Báo cáo khoa học tại Hội thảo quốc tế: Using Multiple Approaches to Examine the Dependability of VSTEP Speaking and Writing Assessments

Bài trình bày tại Hội thảo quốc tế lần thứ 4 của Hiệp hội Khảo thí Ngôn ngữ Châu Á – AALA tại Đài Bắc, Đài Loan tháng 10 năm 2017

Nhóm nghiên cứu:

Nathan T. Carr (California State University)

Nguyễn Thị Ngọc Quỳnh (ULIS, VNU)

Nguyễn Thị Quỳnh Yến (ULIS, VNU)

Nguyễn Thị Phương Thảo (ULIS, VNU)

Thái Hà Lam Thủy (ULIS, VNU)

Bùi Thiện Sao (ULIS, VNU)

Abstract: The Vietnamese Standardized Test of English Proficiency (VSTEP) is a test of general English proficiency developed based on the Common European Framework of Reference. It has recently been issued by Vietnam’s Ministry of Education and Training as a national instrument for English assessment. The test consists of sections assessing reading, writing, speaking, and listening, with all four sections taken by all test takers. This inclusion of performance-based tasks in a large-scale language proficiency test is intended to promote positive washback from the test, and to shift the focus of English instruction in Vietnam toward a more communicative orientation.

This presentation examines the consistency of scoring in the speaking and writing sections of the multi-level B1-C1 VSTEP. In estimating the scoring consistency of rated tests, there are a number of methodological options, none of which presents entirely satisfactory results by itself. Inter-rater correlations, for example (see, e.g., Bachman, 2004; Carr, 2010), while perhaps the simplest and most commonly used approach, tell nothing about the effects of other aspects of the testing process, such as differences in task difficulty or test takers’ language ability. Generalizability theory (see Brennan, 2001; Shavelson & Webb, 1991), in contrast, tells us how such aspects of the testing process contribute to score variation, and to dependability, but yields no information on the ability of individual test takers, the severity or leniency of individual raters, or the difficulty of specific tasks. Finally, the many-facet Rasch model (see, e.g., Bond & Fox, 2001; Linacre, 2014; McNamara, 1996) does provide information at the individual level, but without the information at the facet level and the clearly interpretable estimates of overall consistency provided by generalizability theory.

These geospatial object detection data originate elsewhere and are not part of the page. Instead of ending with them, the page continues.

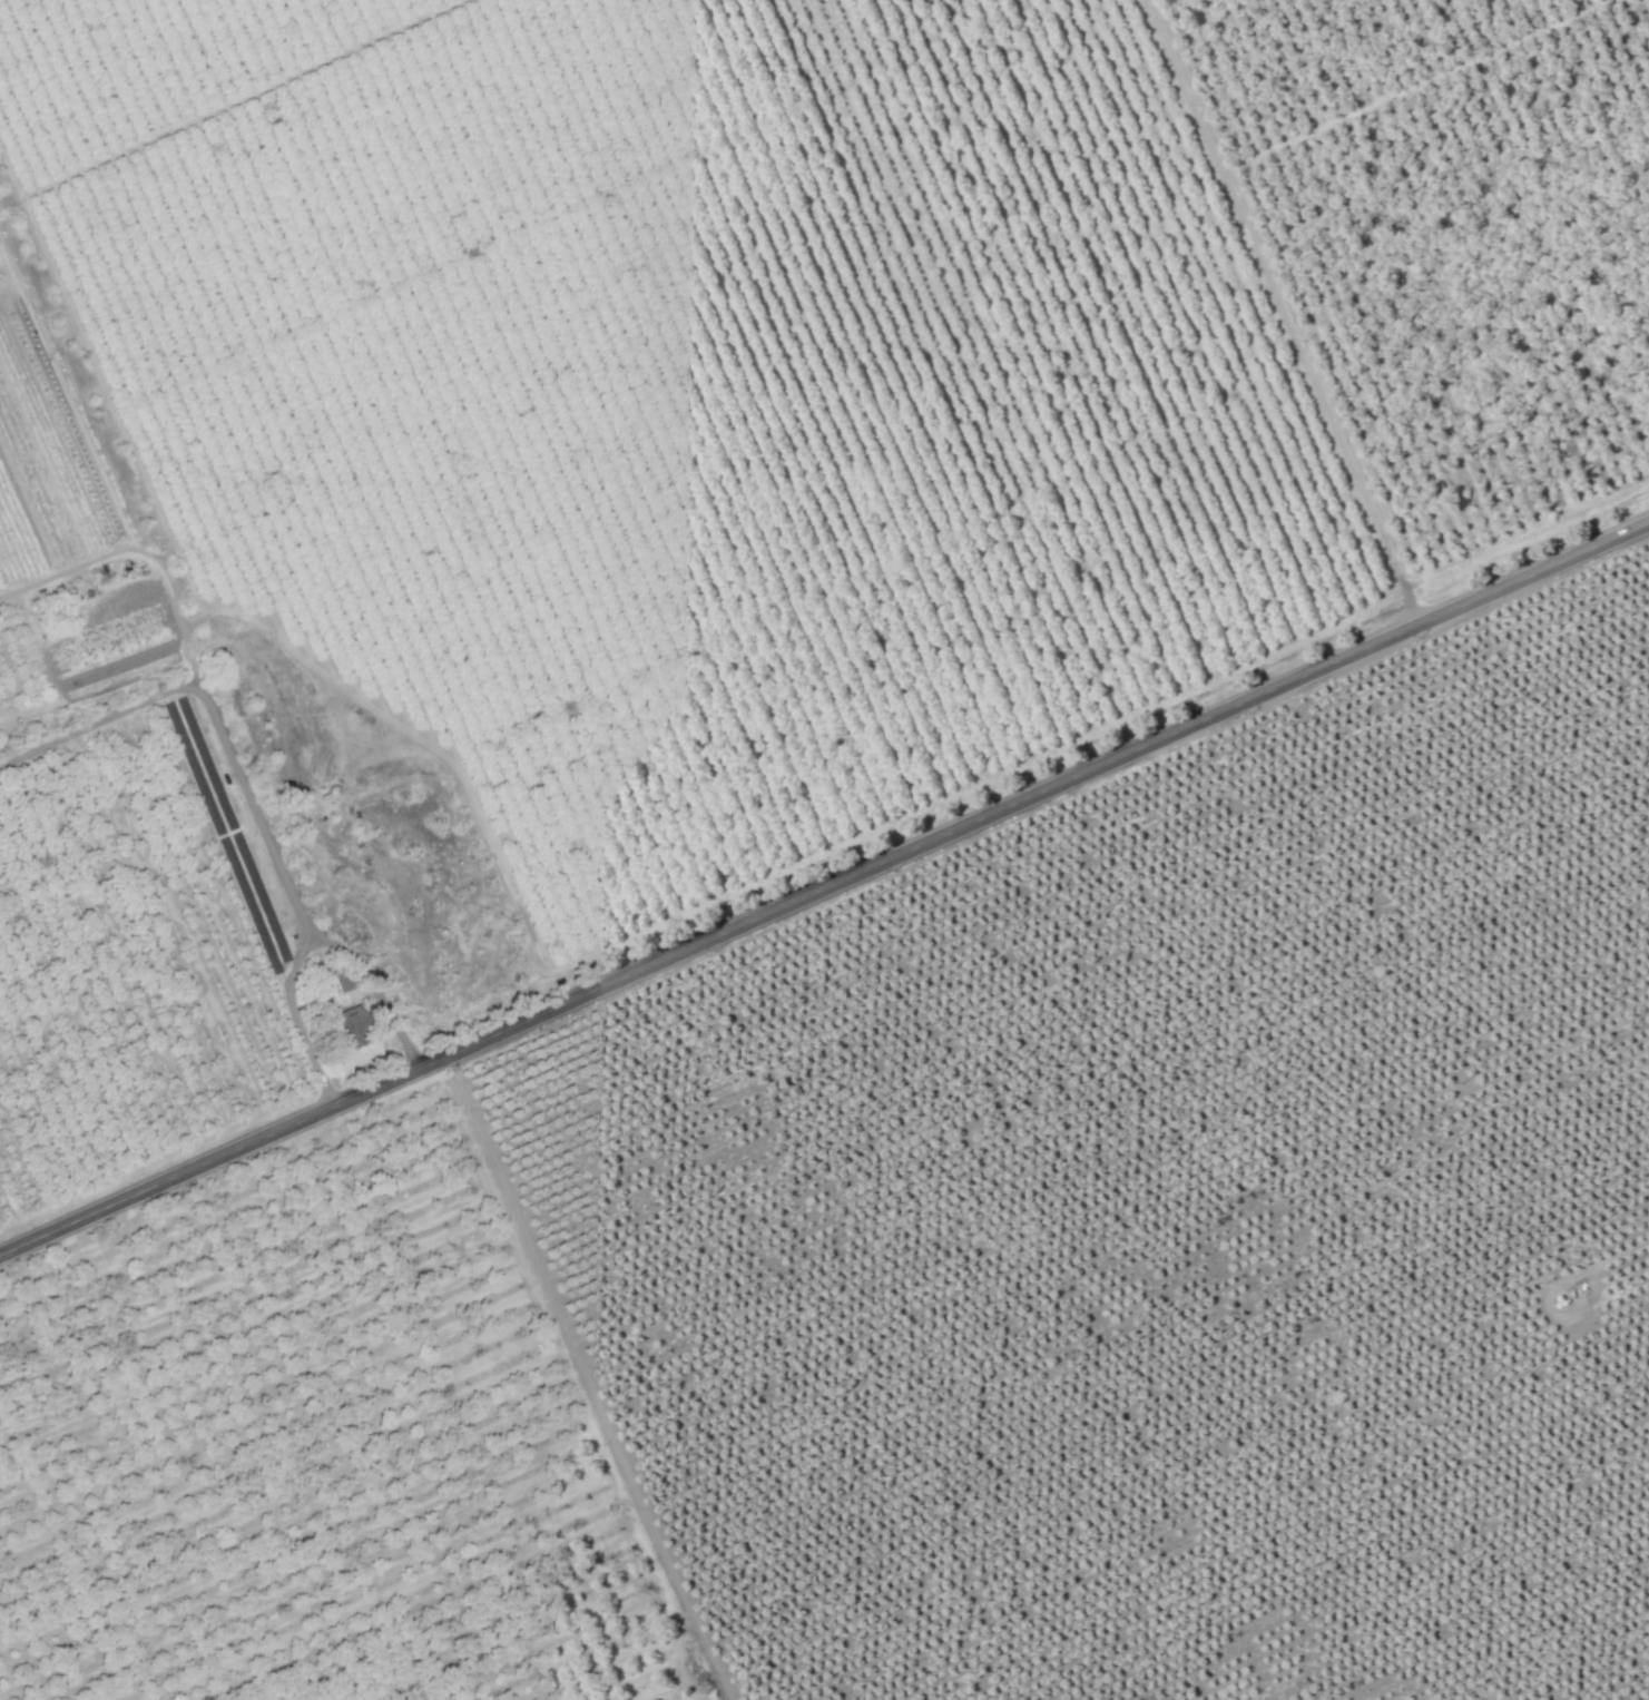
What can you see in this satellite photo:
road: (1282, 315)
road: (67, 398)
road: (142, 555)
road: (249, 793)
road: (823, 892)
road: (295, 1019)
building: (343, 1027)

Therefore, this project adopts the triangulation approach employed in other studies (e.g., Bachman, Lynch, & Mason, 1995; Lynch & McNamara, 1998) of combining many-facet Rasch measurement with generalizability theory, while adding consideration of inter-rater score correlations as an additional source of information on scoring consistency. The results provide a clear picture of the dependability of VSTEP writing and speaking scores, as well as valuable information on areas for future test revision and improved rater training.